Search the listing below for the word "with" and copy each line where it appears.

━━━━━ MATERIALS PROVIDED

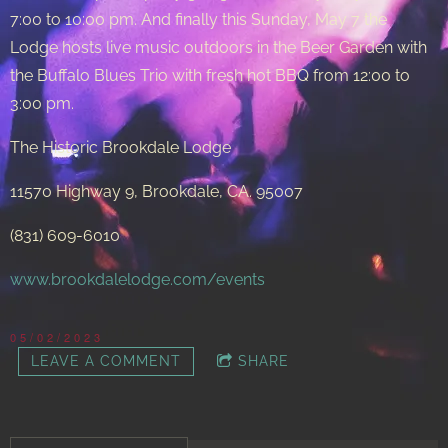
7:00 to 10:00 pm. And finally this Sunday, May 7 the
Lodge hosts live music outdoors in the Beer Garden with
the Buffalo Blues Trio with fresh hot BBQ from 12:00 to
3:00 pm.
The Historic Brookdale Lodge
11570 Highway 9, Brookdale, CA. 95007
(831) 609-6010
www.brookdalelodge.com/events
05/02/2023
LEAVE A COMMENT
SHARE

━━━━━━━━━━
━━━━━ MATERIALS PROVIDED

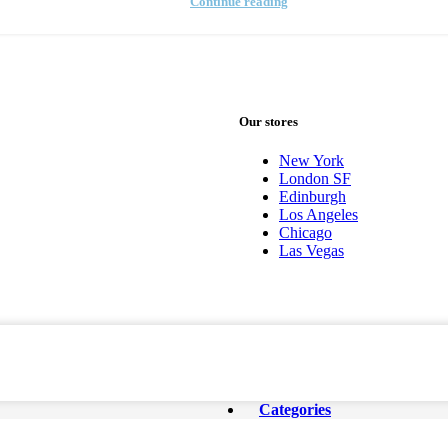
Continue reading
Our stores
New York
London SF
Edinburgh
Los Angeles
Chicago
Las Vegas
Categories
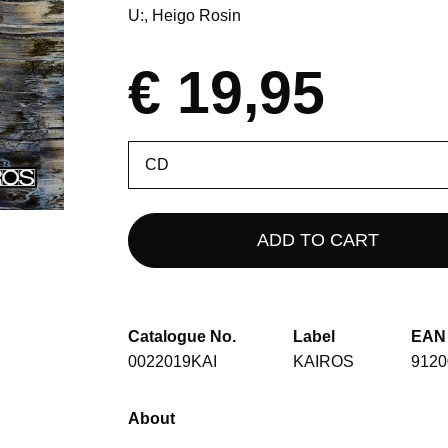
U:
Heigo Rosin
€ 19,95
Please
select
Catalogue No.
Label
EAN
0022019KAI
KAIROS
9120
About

━━━━━━━━━━

#### RESULT FOR THIS TASK
Lodge hosts live music outdoors in the Beer Garden with
the Buffalo Blues Trio with fresh hot BBQ from 12:00 to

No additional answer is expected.